*** Opening Material for this task ***
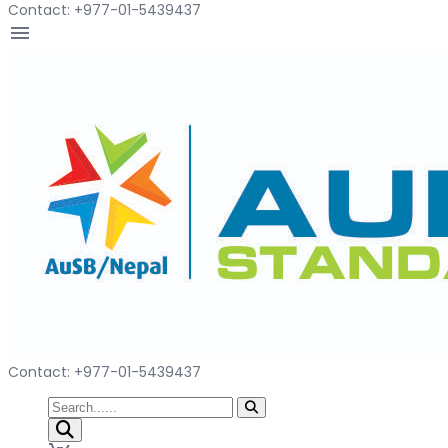
Contact: +977-01-5439437
menu
Contact: +977-01-5439437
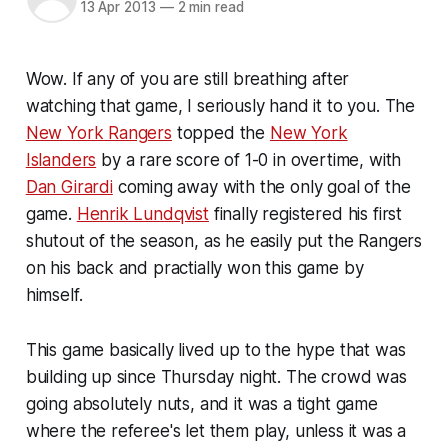
13 Apr 2013
—
2 min read
Wow. If any of you are still breathing after
watching that game, I seriously hand it to you. The
New York Rangers
topped the
New York
Islanders
by a rare score of 1-0 in overtime, with
Dan Girardi
coming away with the only goal of the
game.
Henrik Lundqvist
finally registered his first
shutout of the season, as he easily put the Rangers
on his back and practially won this game by
himself.
This game basically lived up to the hype that was
building up since Thursday night. The crowd was
going absolutely nuts, and it was a tight game
where the referee's let them play, unless it was a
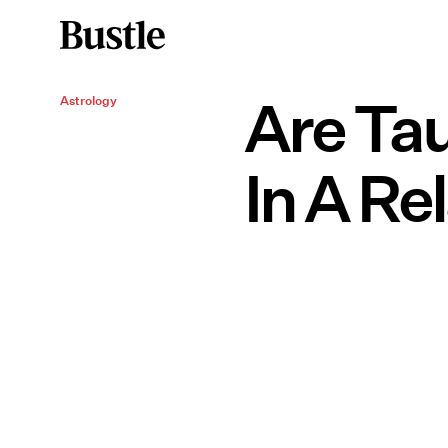
Are Tau
Astrology
In A Re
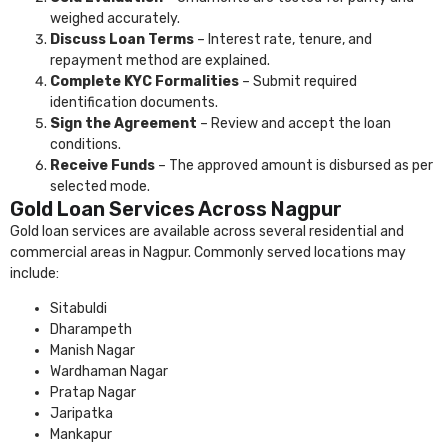
weighed accurately.
Discuss Loan Terms
– Interest rate, tenure, and
repayment method are explained.
Complete KYC Formalities
– Submit required
identification documents.
Sign the Agreement
– Review and accept the loan
conditions.
Receive Funds
– The approved amount is disbursed as per
selected mode.
Gold Loan Services Across Nagpur
Gold loan services are available across several residential and
commercial areas in Nagpur. Commonly served locations may
include:
Sitabuldi
Dharampeth
Manish Nagar
Wardhaman Nagar
Pratap Nagar
Jaripatka
Mankapur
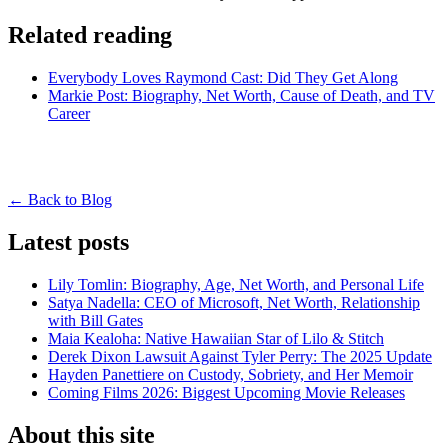
Related reading
Everybody Loves Raymond Cast: Did They Get Along
Markie Post: Biography, Net Worth, Cause of Death, and TV
Career
← Back to Blog
Latest posts
Lily Tomlin: Biography, Age, Net Worth, and Personal Life
Satya Nadella: CEO of Microsoft, Net Worth, Relationship
with Bill Gates
Maia Kealoha: Native Hawaiian Star of Lilo & Stitch
Derek Dixon Lawsuit Against Tyler Perry: The 2025 Update
Hayden Panettiere on Custody, Sobriety, and Her Memoir
Coming Films 2026: Biggest Upcoming Movie Releases
About this site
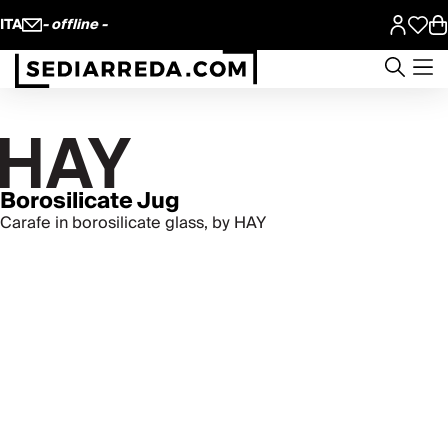
ITA
- offline -
Borosilicate Jug
Carafe in borosilicate glass, by HAY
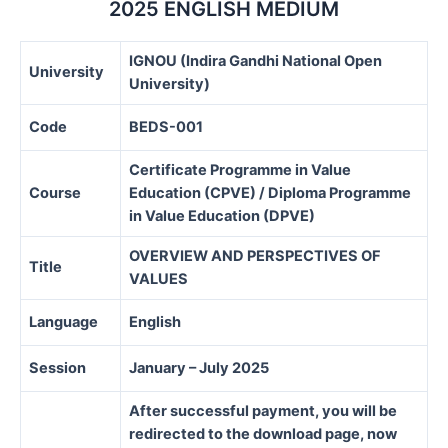
2025 ENGLISH MEDIUM
IGNOU (Indira Gandhi National Open
University
University)
Code
BEDS-001
Certificate Programme in Value
Course
Education (CPVE) / Diploma Programme
in Value Education (DPVE)
OVERVIEW AND PERSPECTIVES OF
Title
VALUES
Language
English
Session
January – July 2025
After successful payment, you will be
redirected to the download page, now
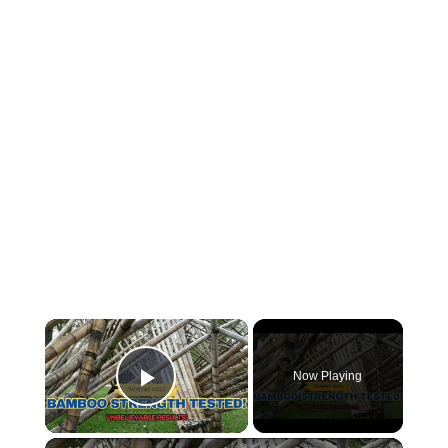
×
Now Playing
Play Video
×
*** Closing Material for this task ***
Task to complete -
Retype, exactly and in full, the lines above from the one containing "Dan Girardi" through the one containing "This game basically".

Reply to the exercise -
Dan Girardi
coming away with the only goal of the
game.
Henrik Lundqvist
finally registered his first
shutout of the season, as he easily put the Rangers
on his back and practially won this game by
himself.
This game basically lived up to the hype that was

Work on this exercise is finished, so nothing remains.